Showing posts with label violence. Show all posts
Showing posts with label violence. Show all posts

Tuesday, October 16, 2018

Political Tensions in America: 1860 and 2018



Growing political divisions in our country worry me. I used to help students understand what lead Americans to kill each other by the thousands between 1861 and 1865, and now I see tensions building again. Could America be heading for another civil war? I sure hope not, but I can’t ignore what I’m seeing around me.


A left-wing sniper last year fired over 200 rounds at a group of Republican congressmen at a baseball practice just outside Washington DC and nearly killed one, crippling him for life. This year a congresswoman told her constituents to harass Trump cabinet members saying: “They won’t be able to go to a restaurant, they won’t be able to stop at a gas station, they’re not going to be able to shop at a department store. The people are going to turn on them. They’re going to protest. They’re absolutely going to harass them until they decide that they’re going to tell the president, ‘No, I can’t hang with you.’”


Radical, left-wing “Antifa” groups attack whomever they perceive as “fascist” with increasing frequency and define the term to include most Republicans and conservatives. Bloody street brawls are getting commonplace. Other radical left groups advocate assassinations on twitter and other social media. Radical, right-wing activists have shot abortion doctors. The New York Times reports: “At least 11 people have been killed in attacks on abortion clinics in the United States since 1993.” A woman was run over and killed by a “Unite The Right” activist in Charlottesville last year.


With all this in mind, I invited local Civil War historian William Marvel of Conway, NH to appear on my “Left and Right” show and get his opinion. He’s at work on his 18th book about that awful conflict and I opened by asking him if he sees parallels between the political divisions in 2018 and 1860.

“Well, in many ways I do,” he said. “There is certainly the same sort of polarization, fragmentation among the major parties, hostility for opposing viewpoints.” He related a discussion with a friend at the local dump after the 2016 election “about whether we are more divided now than we have been since the Civil War. My conclusion was that we are as divided now. Whether it will lead to the same thing, I doubt.”


“Oh good,” I said.

“But that’s only because divisions are among communities, not between communities. The geographic cohesiveness of the slave issue allowed for a regional contest… but certainly, the seeds of societal and governmental dissolution are there [now], through simple fragmentation and hostility toward government, depending on who’s in charge.”

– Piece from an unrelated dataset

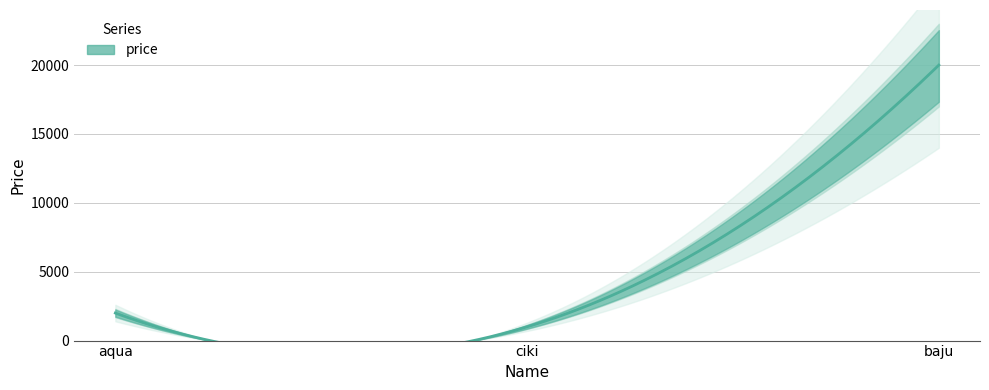

What is the sum of the values at baju and aqua?

22000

I remembered sound bites preceding documentaries on the Civil War describing that conflict as father against son and brother against brother. Well, today’s divisions have affected my family,” I said. “We no longer discuss politics at family gatherings. It’s verboten now because it’s become so emotional it threatens relationships.”

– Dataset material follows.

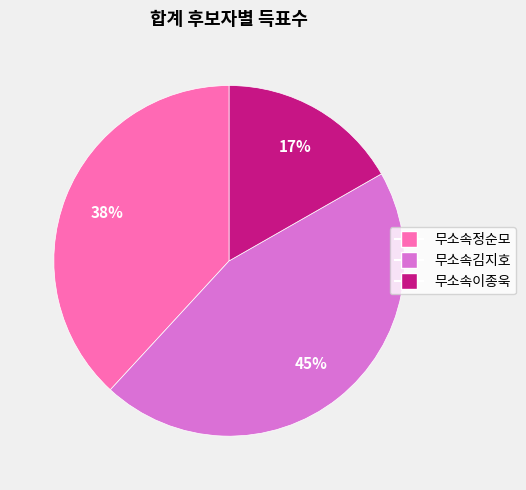

Combined, do 무소속김지호 and 무소속정순모 account for over 50%?

Yes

Marvel said he’s had similar experiences. Though his immediate family has almost all passed on, “I’ve had… virtually altercations with friends with whom I used to be in political concert.” He said he used to be liberal and twice voted for Obama, but now people perceive him as conservative. He doesn’t see that he’s changed much though. “To me, it’s society. In moving much farther to the left, society has made me look more conservative.”


I then asked him to consider the Bolshevik Revolution/Russian civil war a century ago that didn’t have clear geographical delineations but was ideological with a left and right divide.

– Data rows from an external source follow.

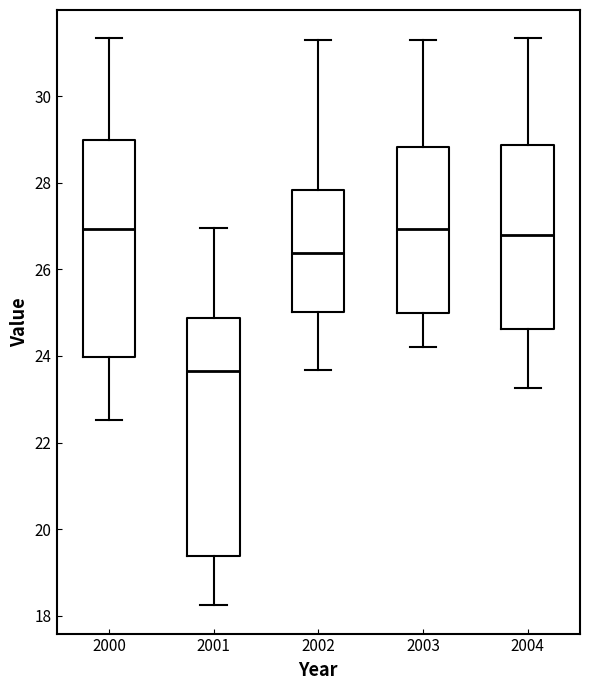

Reading left to right, transcribe this box plot: for each box, give where its median line is, the range the box spans, and where its two whiskers end, as read against the y-axis. The values are not printed on the chart, so give them approximately, as read against the axis.

2000: median 27.0, box 24.0 to 29.0, whiskers 22.6 to 31.4
2001: median 23.6, box 19.4 to 24.8, whiskers 18.2 to 27.0
2002: median 26.4, box 25.0 to 27.8, whiskers 23.6 to 31.4
2003: median 27.0, box 25.0 to 28.8, whiskers 24.2 to 31.4
2004: median 26.8, box 24.6 to 28.8, whiskers 23.2 to 31.4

“Well, we have certainly a lot of mob violence now,” he said, “almost entirely on the left…” Referring to Congresswoman Maxine Waters incitement he said, “An economic uprising among urban masses is possible, but whether that would lead to bloodshed I don’t know because, well, New York certainly has strict gun laws and I don’t know if a revolution could succeed on six-round magazines.”


He then speculated on the possibility of armed conflict that might spark a civil war. “That might come from outside. Oftentimes, when individual nations are divided between themselves, neighbors or rivals will take advantage of that. That often creates an international conflict that foments an internal rebellion. But the emotional impetus for that certainly is there.”


Mention of emotion led to a discussion of the Justice Kavanaugh hearings in the Senate as a window on America’s ever-deepening political divide. “Although I don’t know… how I would feel about [Kavanaugh] as a Supreme Court Justice, it’s more important now that he be confirmed to discredit and disavow the process that’s been used to try to destroy him. That’s more important, I think, than whatever his rise to the Supreme Court might yield.”


I’ll post a link to the hour-long discussion with Bill Marvel here in the next day or two after it’s uploaded to Youtube.